Since the age of around eight, it was quite apparent to my parents, school and me that art would probably play a big part in my life and everyone was proved to be right.

When I was nine, I was invited, with other children from the area, to attend the ‘painting enclosure’ at the Oxfordshire County Agricultural Show. There I was able, even in the glare of ‘the public’ who, I remember, asked many questions of us, to paint one of my favourite subjects.

That day I painted a white Fantail Pigeon, something I had painted many times before at the infants’ school in Upper Heyford.

St Mary’s, was a C of E school and was more of a family situation than a school one. We were encouraged to be good at what we were good at, in my case, anything ‘nature’ or painting and drawing, I was not very good at much else. I couldn’t read until I was probably eight or nine, which was actually very frustrating for me as I remember, because I wanted  to read about all of the animals, birds and fish etc., that I was enthralled by.

This state of affairs stayed with me pretty much all through my school career, until I went to Oxford C F E  to study for a career in hairdressing.

The course was basically a three year one but in the second year I sat and passed my ‘o’ level art which spurred me on to study the subject (at the expense of my hairdressing).

Along with a fellow student, I would attend, on a casual basis, the Ruskin Art School in the town, which opened my eyes to the wider world of art and painters from around the world.

Oxford, you may well know, is very rich in sources of inspiration, from libraries to museums, pubs and parks, colleges, universities, girls and so much more to ‘educate’ a young, malleable mind!

I was particularly enthralled by the folk art and customs of the native Amazonian Indians and Eastern European artists.

That was to be very advantageous, as I would later find in life, because I would go on to work for a while, in Siberia and Russia.

These adventures would be just the tip of the ice-burg, as far as traveling and working in far-flung places, from which I gained much valuable experience of cultures, other than the one in which I grew up.

As the years passed, my attempts at ‘academia’ were speckled to say-the-least and although I gained all of the qualifications I set out to achieve, none gave me the prize of M.A. which I felt, was what I really wanted.

In 1969 I married my sweetheart and settled down to become the typical sub-urban husband, going out to work in whatever job was available at the time and in those days there were indeed plenty of jobs to choose from.
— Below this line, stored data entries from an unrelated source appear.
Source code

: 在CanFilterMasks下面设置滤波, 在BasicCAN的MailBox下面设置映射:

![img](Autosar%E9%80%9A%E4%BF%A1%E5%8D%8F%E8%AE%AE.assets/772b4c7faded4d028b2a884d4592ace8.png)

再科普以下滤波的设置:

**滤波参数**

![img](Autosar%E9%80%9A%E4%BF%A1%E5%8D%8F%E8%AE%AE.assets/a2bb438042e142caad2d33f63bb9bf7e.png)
Well paid, at the time, which, as my family grew, seemed the only criteria!!

All the while, at the back of one’s mind, was the need to express ones-self artistically, whether in fashion, visual arts, or just to appear ‘arty’ to ones friends.

A little facile, granted, but I was young!

The list of artistic achievement is quite a long one. Not a  prestigious one but I have exhibited and taught, worked and played art, for a very long time.

My portfolio has dwindled and has been very much depleted over the years, as pieces have been given away, sold or lost in house-moves. Notwithstanding all of that, I now have an on-line shop on Etsy, and have shown some of my pieces locally over the years, in exhibitions, seminars, schools, shops and the like, which when all is said and done, is why I picked up a pencil in the far off days of childhood, to show off a bit really. Sounds very self-indulgent but as an artist, whether musical or visual, that is what we are about, showing off, what we feel we do best.